(Dataset entries)
Content starts
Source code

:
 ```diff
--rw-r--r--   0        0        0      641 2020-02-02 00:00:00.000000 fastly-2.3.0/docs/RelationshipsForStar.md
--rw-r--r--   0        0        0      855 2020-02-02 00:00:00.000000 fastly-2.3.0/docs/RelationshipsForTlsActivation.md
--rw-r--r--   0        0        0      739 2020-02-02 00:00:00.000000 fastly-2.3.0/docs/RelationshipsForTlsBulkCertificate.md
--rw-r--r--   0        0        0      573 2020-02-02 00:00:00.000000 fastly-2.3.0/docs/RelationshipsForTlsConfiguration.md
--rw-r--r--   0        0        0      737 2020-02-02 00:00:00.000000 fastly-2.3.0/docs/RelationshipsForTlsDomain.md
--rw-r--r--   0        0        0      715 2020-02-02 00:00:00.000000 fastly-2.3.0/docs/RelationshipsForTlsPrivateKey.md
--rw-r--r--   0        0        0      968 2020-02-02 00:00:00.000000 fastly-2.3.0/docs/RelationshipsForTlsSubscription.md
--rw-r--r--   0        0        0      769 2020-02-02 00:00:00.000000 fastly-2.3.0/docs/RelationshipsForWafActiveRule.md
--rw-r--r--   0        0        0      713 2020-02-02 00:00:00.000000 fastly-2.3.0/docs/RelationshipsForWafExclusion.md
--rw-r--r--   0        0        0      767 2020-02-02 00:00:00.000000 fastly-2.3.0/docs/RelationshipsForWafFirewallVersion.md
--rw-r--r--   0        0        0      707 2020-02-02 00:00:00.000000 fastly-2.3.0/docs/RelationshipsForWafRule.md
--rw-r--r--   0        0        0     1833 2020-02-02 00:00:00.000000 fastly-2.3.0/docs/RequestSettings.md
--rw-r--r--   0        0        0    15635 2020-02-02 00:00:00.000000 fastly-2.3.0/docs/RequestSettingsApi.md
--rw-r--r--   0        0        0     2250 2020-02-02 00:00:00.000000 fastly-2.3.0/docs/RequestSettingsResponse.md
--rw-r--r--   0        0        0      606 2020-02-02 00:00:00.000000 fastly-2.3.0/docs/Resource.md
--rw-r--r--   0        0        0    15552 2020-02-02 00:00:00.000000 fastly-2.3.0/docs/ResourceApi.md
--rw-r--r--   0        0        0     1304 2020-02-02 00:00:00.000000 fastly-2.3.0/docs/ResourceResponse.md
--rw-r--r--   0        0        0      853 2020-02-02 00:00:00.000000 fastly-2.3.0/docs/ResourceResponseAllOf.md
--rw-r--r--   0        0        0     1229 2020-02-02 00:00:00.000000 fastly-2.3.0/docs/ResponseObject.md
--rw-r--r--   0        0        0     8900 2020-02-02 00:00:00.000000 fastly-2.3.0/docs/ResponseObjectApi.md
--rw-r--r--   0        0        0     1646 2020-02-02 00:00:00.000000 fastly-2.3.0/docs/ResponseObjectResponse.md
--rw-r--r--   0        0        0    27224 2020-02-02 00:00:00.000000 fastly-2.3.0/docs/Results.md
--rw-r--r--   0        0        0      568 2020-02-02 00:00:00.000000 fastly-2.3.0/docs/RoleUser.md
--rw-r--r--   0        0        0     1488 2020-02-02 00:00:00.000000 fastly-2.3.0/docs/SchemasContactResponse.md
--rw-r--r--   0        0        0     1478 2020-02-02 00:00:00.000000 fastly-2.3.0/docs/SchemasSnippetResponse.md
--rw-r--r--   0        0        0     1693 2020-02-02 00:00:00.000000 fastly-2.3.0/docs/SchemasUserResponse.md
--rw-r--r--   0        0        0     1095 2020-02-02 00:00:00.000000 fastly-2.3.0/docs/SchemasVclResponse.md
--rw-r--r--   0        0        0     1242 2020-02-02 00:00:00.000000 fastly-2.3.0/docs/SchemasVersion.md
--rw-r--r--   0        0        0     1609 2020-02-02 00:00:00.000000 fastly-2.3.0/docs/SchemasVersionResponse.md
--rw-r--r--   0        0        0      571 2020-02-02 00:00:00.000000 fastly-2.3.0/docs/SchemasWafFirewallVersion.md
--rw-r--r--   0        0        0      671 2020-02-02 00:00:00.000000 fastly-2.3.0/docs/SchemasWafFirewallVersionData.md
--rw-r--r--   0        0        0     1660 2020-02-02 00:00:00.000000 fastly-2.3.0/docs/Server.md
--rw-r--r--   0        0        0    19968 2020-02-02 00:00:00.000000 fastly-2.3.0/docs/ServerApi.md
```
Content ends
> _Task item_: Please transcribe the records in full, keeping every word as it is.

> _Result of the task_:
Source code

:
 ```diff
--rw-r--r--   0        0        0      641 2020-02-02 00:00:00.000000 fastly-2.3.0/docs/RelationshipsForStar.md
--rw-r--r--   0        0        0      855 2020-02-02 00:00:00.000000 fastly-2.3.0/docs/RelationshipsForTlsActivation.md
--rw-r--r--   0        0        0      739 2020-02-02 00:00:00.000000 fastly-2.3.0/docs/RelationshipsForTlsBulkCertificate.md
--rw-r--r--   0        0        0      573 2020-02-02 00:00:00.000000 fastly-2.3.0/docs/RelationshipsForTlsConfiguration.md
--rw-r--r--   0        0        0      737 2020-02-02 00:00:00.000000 fastly-2.3.0/docs/RelationshipsForTlsDomain.md
--rw-r--r--   0        0        0      715 2020-02-02 00:00:00.000000 fastly-2.3.0/docs/RelationshipsForTlsPrivateKey.md
--rw-r--r--   0        0        0      968 2020-02-02 00:00:00.000000 fastly-2.3.0/docs/RelationshipsForTlsSubscription.md
--rw-r--r--   0        0        0      769 2020-02-02 00:00:00.000000 fastly-2.3.0/docs/RelationshipsForWafActiveRule.md
--rw-r--r--   0        0        0      713 2020-02-02 00:00:00.000000 fastly-2.3.0/docs/RelationshipsForWafExclusion.md
--rw-r--r--   0        0        0      767 2020-02-02 00:00:00.000000 fastly-2.3.0/docs/RelationshipsForWafFirewallVersion.md
--rw-r--r--   0        0        0      707 2020-02-02 00:00:00.000000 fastly-2.3.0/docs/RelationshipsForWafRule.md
--rw-r--r--   0        0        0     1833 2020-02-02 00:00:00.000000 fastly-2.3.0/docs/RequestSettings.md
--rw-r--r--   0        0        0    15635 2020-02-02 00:00:00.000000 fastly-2.3.0/docs/RequestSettingsApi.md
--rw-r--r--   0        0        0     2250 2020-02-02 00:00:00.000000 fastly-2.3.0/docs/RequestSettingsResponse.md
--rw-r--r--   0        0        0      606 2020-02-02 00:00:00.000000 fastly-2.3.0/docs/Resource.md
--rw-r--r--   0        0        0    15552 2020-02-02 00:00:00.000000 fastly-2.3.0/docs/ResourceApi.md
--rw-r--r--   0        0        0     1304 2020-02-02 00:00:00.000000 fastly-2.3.0/docs/ResourceResponse.md
--rw-r--r--   0        0        0      853 2020-02-02 00:00:00.000000 fastly-2.3.0/docs/ResourceResponseAllOf.md
--rw-r--r--   0        0        0     1229 2020-02-02 00:00:00.000000 fastly-2.3.0/docs/ResponseObject.md
--rw-r--r--   0        0        0     8900 2020-02-02 00:00:00.000000 fastly-2.3.0/docs/ResponseObjectApi.md
--rw-r--r--   0        0        0     1646 2020-02-02 00:00:00.000000 fastly-2.3.0/docs/ResponseObjectResponse.md
--rw-r--r--   0        0        0    27224 2020-02-02 00:00:00.000000 fastly-2.3.0/docs/Results.md
--rw-r--r--   0        0        0      568 2020-02-02 00:00:00.000000 fastly-2.3.0/docs/RoleUser.md
--rw-r--r--   0        0        0     1488 2020-02-02 00:00:00.000000 fastly-2.3.0/docs/SchemasContactResponse.md
--rw-r--r--   0        0        0     1478 2020-02-02 00:00:00.000000 fastly-2.3.0/docs/SchemasSnippetResponse.md
--rw-r--r--   0        0        0     1693 2020-02-02 00:00:00.000000 fastly-2.3.0/docs/SchemasUserResponse.md
--rw-r--r--   0        0        0     1095 2020-02-02 00:00:00.000000 fastly-2.3.0/docs/SchemasVclResponse.md
--rw-r--r--   0        0        0     1242 2020-02-02 00:00:00.000000 fastly-2.3.0/docs/SchemasVersion.md
--rw-r--r--   0        0        0     1609 2020-02-02 00:00:00.000000 fastly-2.3.0/docs/SchemasVersionResponse.md
--rw-r--r--   0        0        0      571 2020-02-02 00:00:00.000000 fastly-2.3.0/docs/SchemasWafFirewallVersion.md
--rw-r--r--   0        0        0      671 2020-02-02 00:00:00.000000 fastly-2.3.0/docs/SchemasWafFirewallVersionData.md
--rw-r--r--   0        0        0     1660 2020-02-02 00:00:00.000000 fastly-2.3.0/docs/Server.md
--rw-r--r--   0        0        0    19968 2020-02-02 00:00:00.000000 fastly-2.3.0/docs/ServerApi.md
```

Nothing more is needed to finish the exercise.